But instead of ending with Episode 10, Andor creator and conductor Tony Gilroy said, “Never fewer than 12.” With this week’s 11th episode, Gilroy began building toward what he envisioned as a still loftier peak. In light of what he and his collaborators have accomplished this season, I wouldn’t have wagered against them. Episode 3, “Reckoning,” seemed tough to top until Episode 6, “The Eye,” surpassed it. Episode 6 was the season standout until Episode 10 made mics and mouths drop. Episodes 11 and 12, Gilroy teased, would be the most momentous yet. “Hopefully, they’re the most powerful two episodes that we have in the show,” he told Rolling Stone. “It’s our emotional catharsis. It’s our physical catharsis. It’s our summing up for these 12 episodes. We’ve invested a lot in it, so we have high expectations that we’re paying it off.”

Season finales are built on hope, and Andor’s ending may yet fulfill those aspirations and expectations. If it does, though, it will have to be because of next week’s last act. There’s relatively little power, payoff, or catharsis in Episode 11—the weakest, least revealing, and most redundant installment to this point, including the season’s slow-burn beginning. “I have a constant blur of plates spinning,” Kleya tells Vel when the latter visits Luthen’s shop. If one wanted to be harsh, that wouldn’t be a bad description of this episode, which—while hardly devoid of emotional moments—comes closer to treading water and marking time than any episode so far. It’s an unfamiliar feeling for me not to be enthralled by an episode of Andor, but if I’m going to give Gilroy’s work a standing ovation when the series soars, I’ve got to give it a golf clap when it fails to take flight. As Maarva (RIP) put it, “That’s what a reckoning sounds like.”

One of Andor’s delights is its freedom to get granular. The season’s extended length, compared to that of previous Disney streaming series, has given Gilroy and Co. the leeway to show us, say, Syril being berated over breakfast, Mon Mothma sniping at Perrin (and vice versa), Cinta chiding Vel about the latter’s privileged background, and many more moments that could have been cut for time but, by their inclusion, immeasurably enriched our conception of these characters and our immersion in their world. Andor’s detractors have complained about a lack of action, but Andor hasn’t needed lightsabers, blasters, or space battles to be intense and eventful; something significant has happened in almost every scene, even if it was subtle. Pressed by Rolling Stone, Gilroy defended the series’ pace and level of detail. “I’m not unhappy at all with the time we’ve spent with all of our characters,” he said. Neither am I. At no previous point this season have I felt as if Andor were excessively slow-playing its hand or squandering its time or mine.

§ **What to work on**
**1.** List the three things that, according to the review of Andor, the series has not needed in order to be intense and eventful.
**2.** Transcribe the entries, beginning at the line that contains "Write a lens" and stopping after the line that contains "0.002445, 0.434506, 0.698222]]". Leave the pictures out of your transcription.
The entries that follow have no connection to the review of Andor.

§ **Source material**
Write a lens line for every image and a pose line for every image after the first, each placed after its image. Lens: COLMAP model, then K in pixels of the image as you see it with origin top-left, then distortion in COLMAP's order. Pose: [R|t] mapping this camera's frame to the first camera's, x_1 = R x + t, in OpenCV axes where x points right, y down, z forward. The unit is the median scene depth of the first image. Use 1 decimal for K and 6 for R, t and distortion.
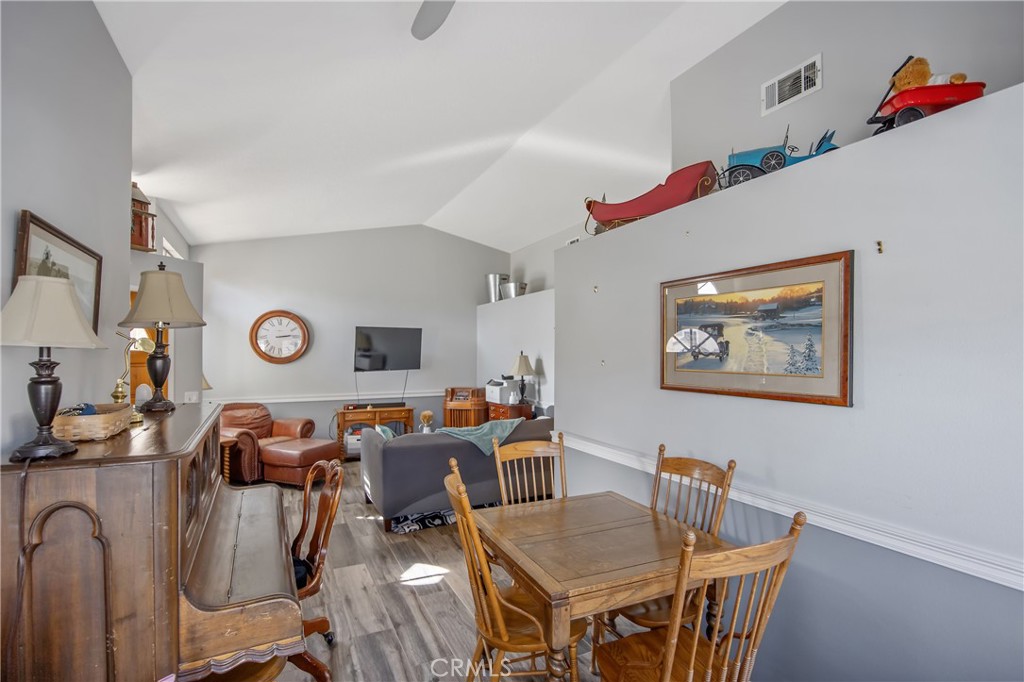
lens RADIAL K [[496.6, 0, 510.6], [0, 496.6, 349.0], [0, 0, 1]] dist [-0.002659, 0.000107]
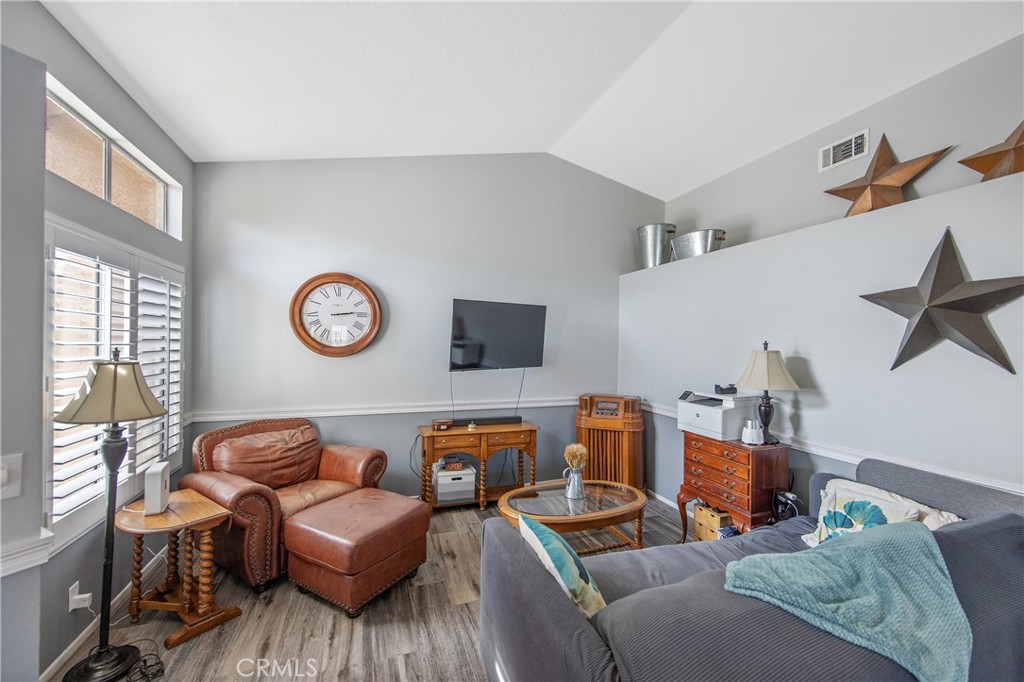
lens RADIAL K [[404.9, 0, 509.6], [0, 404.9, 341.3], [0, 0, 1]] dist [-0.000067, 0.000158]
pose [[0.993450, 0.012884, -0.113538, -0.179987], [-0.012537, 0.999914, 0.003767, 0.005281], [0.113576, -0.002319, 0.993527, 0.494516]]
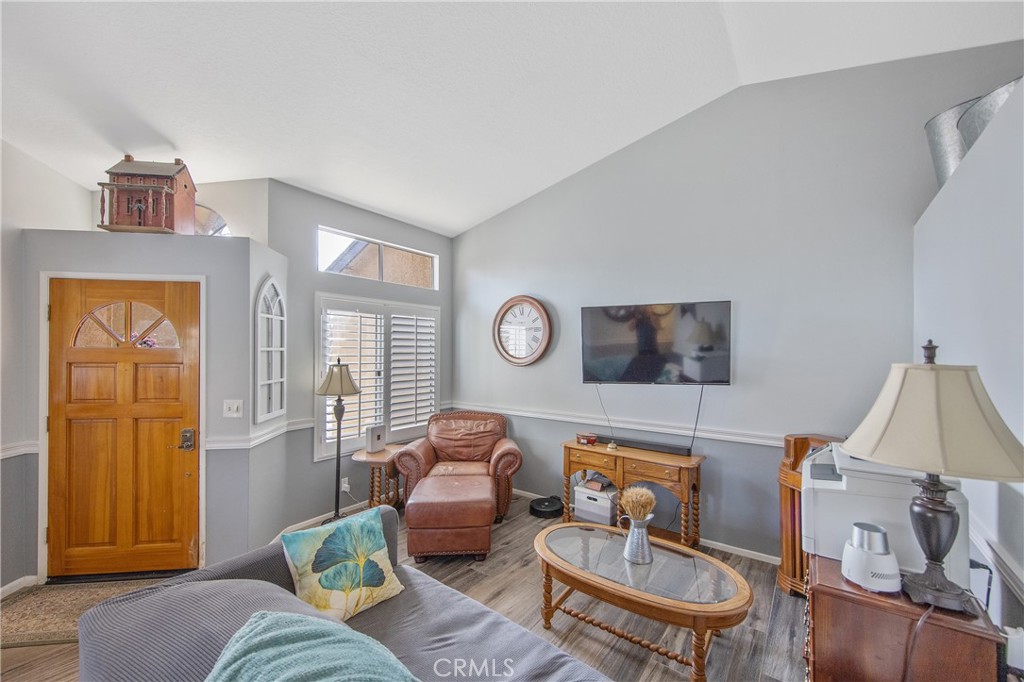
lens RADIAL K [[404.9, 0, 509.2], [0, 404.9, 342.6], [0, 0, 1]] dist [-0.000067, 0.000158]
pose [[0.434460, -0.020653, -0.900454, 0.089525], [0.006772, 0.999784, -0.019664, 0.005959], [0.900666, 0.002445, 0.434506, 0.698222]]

...

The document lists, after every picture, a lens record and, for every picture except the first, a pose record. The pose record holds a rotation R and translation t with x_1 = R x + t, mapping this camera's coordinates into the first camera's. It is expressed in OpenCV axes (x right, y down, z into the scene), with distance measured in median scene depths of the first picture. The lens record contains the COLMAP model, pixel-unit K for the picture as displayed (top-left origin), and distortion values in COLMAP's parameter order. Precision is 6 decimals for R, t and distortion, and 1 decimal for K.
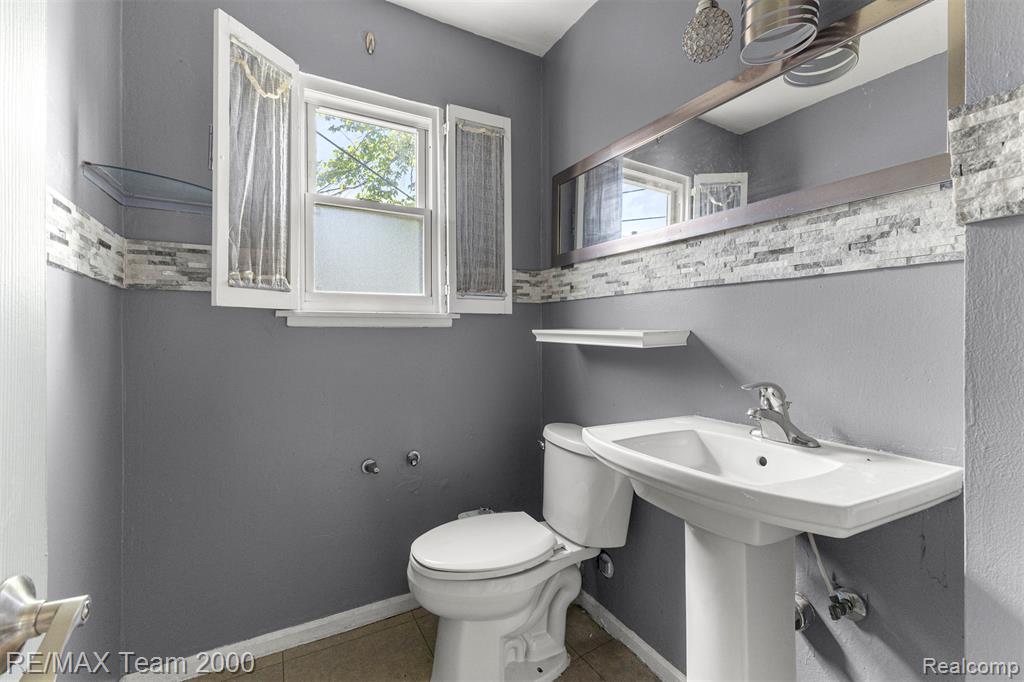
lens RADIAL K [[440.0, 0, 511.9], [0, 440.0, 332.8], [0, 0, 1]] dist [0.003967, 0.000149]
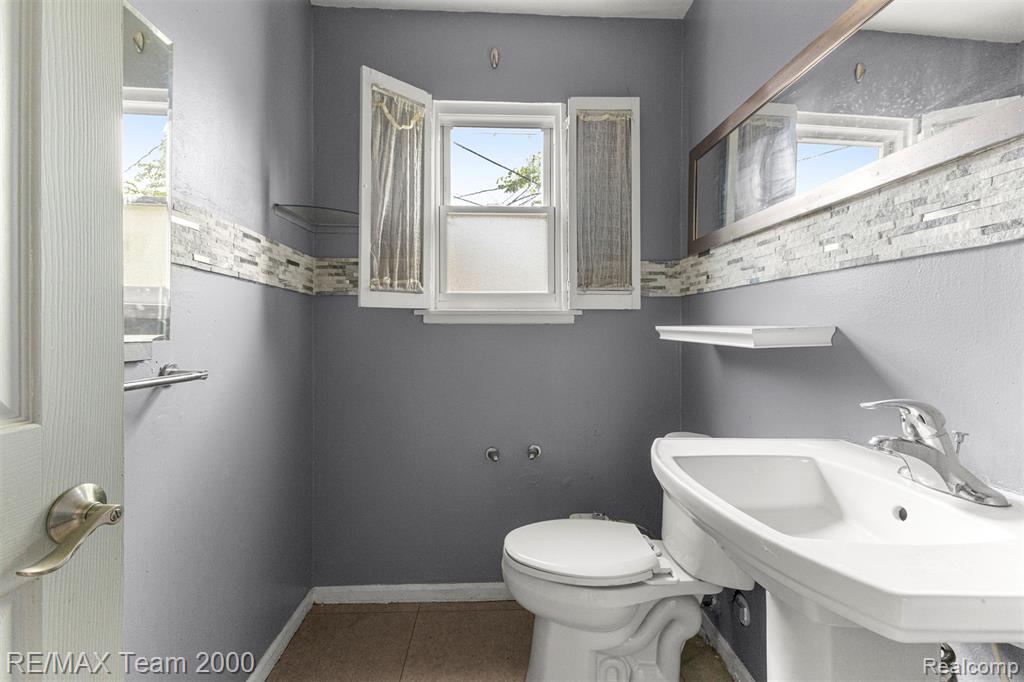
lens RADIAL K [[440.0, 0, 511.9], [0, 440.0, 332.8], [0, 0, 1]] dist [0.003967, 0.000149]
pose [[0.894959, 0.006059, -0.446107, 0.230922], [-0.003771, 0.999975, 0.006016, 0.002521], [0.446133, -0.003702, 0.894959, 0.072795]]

* * *

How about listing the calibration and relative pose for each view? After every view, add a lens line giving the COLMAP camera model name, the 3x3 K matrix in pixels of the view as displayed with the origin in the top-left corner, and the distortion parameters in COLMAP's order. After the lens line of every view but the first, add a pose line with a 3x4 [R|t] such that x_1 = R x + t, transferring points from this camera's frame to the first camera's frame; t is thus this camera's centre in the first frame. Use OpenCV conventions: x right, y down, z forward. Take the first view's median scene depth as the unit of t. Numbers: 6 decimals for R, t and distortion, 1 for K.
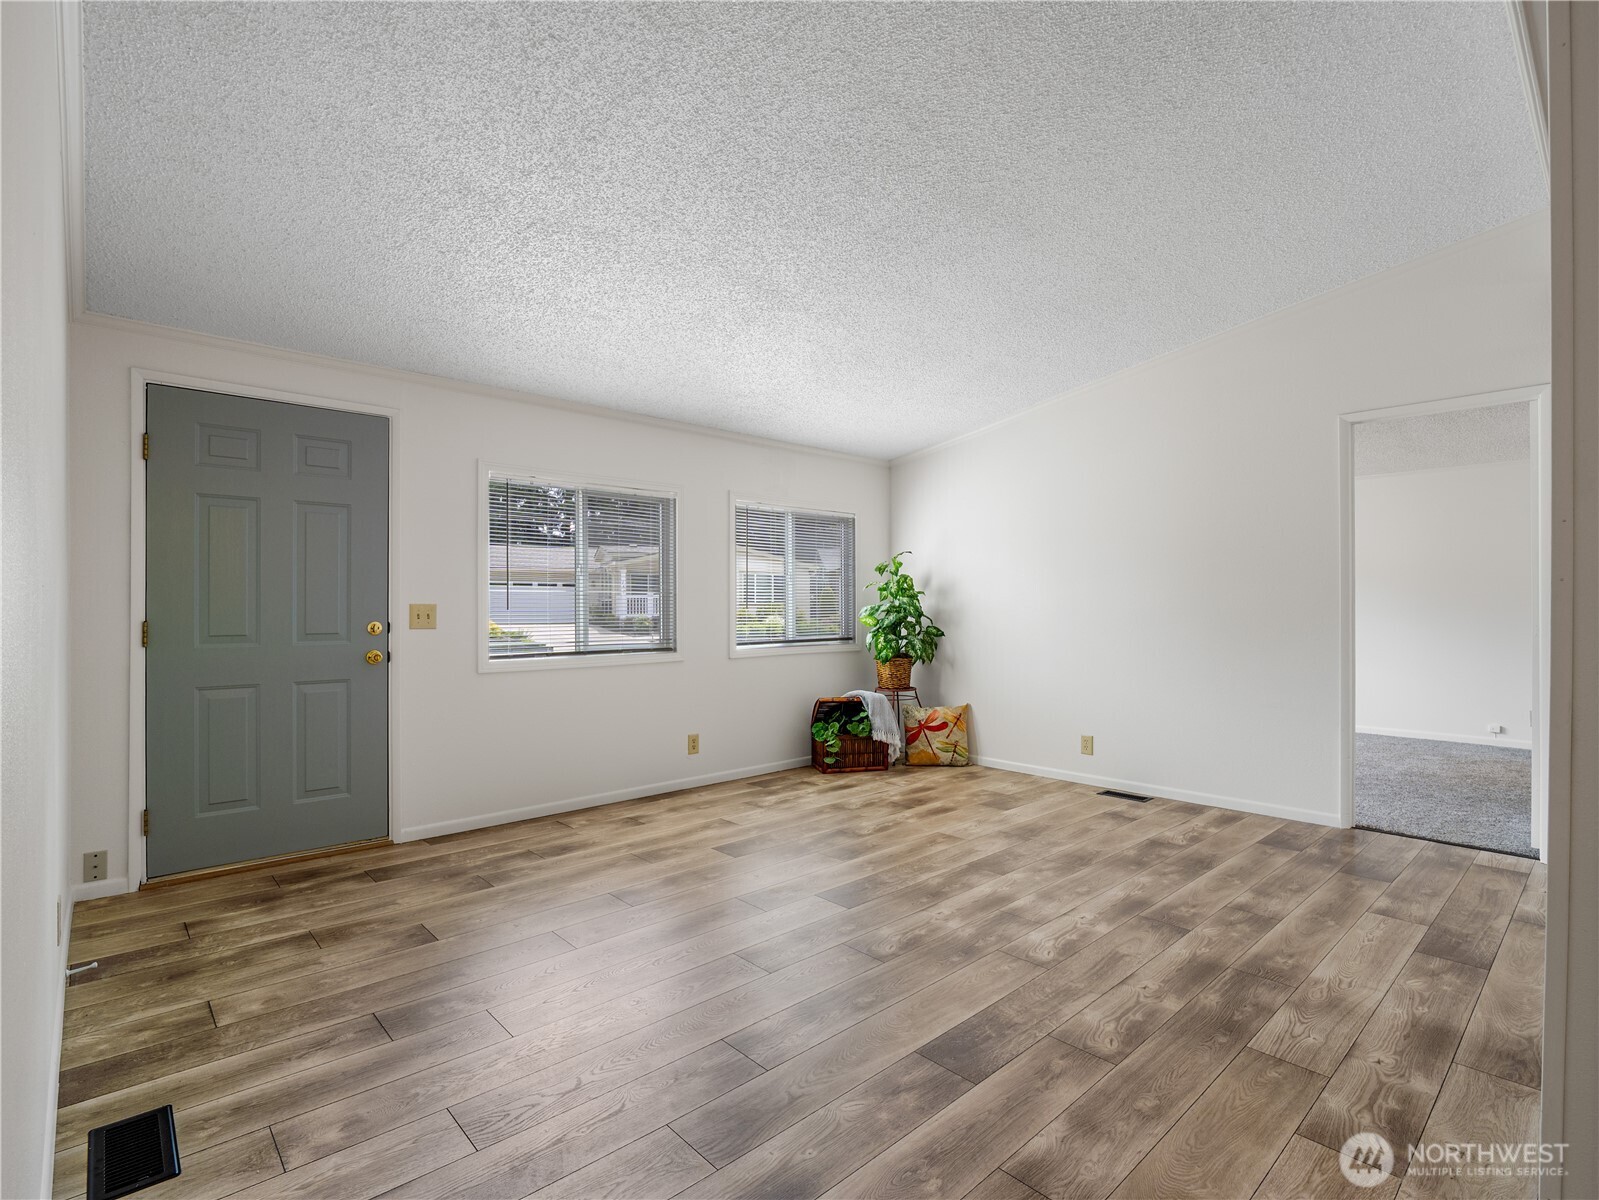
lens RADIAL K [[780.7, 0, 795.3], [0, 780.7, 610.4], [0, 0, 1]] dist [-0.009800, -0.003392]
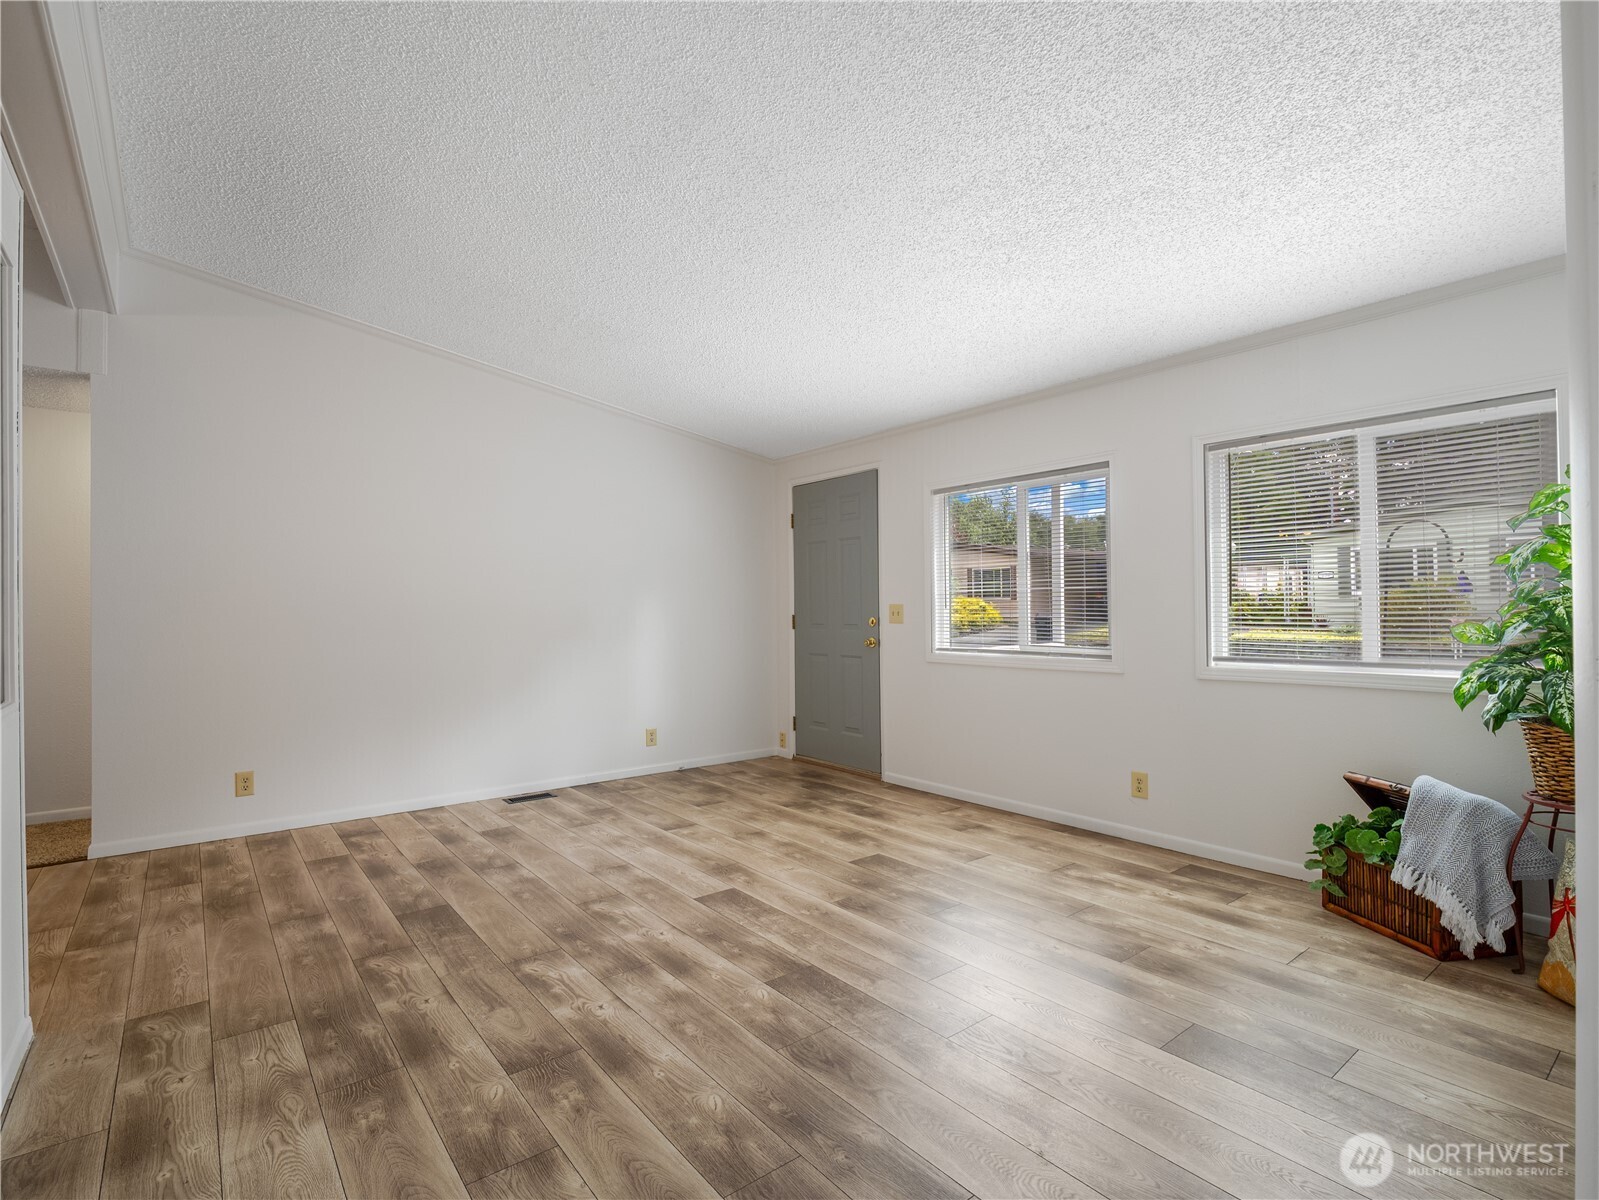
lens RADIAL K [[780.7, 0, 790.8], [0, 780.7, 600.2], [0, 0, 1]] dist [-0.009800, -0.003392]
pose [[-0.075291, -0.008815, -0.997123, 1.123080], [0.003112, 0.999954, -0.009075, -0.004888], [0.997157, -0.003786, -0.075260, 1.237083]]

§ **Numbered answers**
**1.** Lightsabers, blasters, space battles

**2.**
Write a lens line for every image and a pose line for every image after the first, each placed after its image. Lens: COLMAP model, then K in pixels of the image as you see it with origin top-left, then distortion in COLMAP's order. Pose: [R|t] mapping this camera's frame to the first camera's, x_1 = R x + t, in OpenCV axes where x points right, y down, z forward. The unit is the median scene depth of the first image. Use 1 decimal for K and 6 for R, t and distortion.
lens RADIAL K [[496.6, 0, 510.6], [0, 496.6, 349.0], [0, 0, 1]] dist [-0.002659, 0.000107]
lens RADIAL K [[404.9, 0, 509.6], [0, 404.9, 341.3], [0, 0, 1]] dist [-0.000067, 0.000158]
pose [[0.993450, 0.012884, -0.113538, -0.179987], [-0.012537, 0.999914, 0.003767, 0.005281], [0.113576, -0.002319, 0.993527, 0.494516]]
lens RADIAL K [[404.9, 0, 509.2], [0, 404.9, 342.6], [0, 0, 1]] dist [-0.000067, 0.000158]
pose [[0.434460, -0.020653, -0.900454, 0.089525], [0.006772, 0.999784, -0.019664, 0.005959], [0.900666, 0.002445, 0.434506, 0.698222]]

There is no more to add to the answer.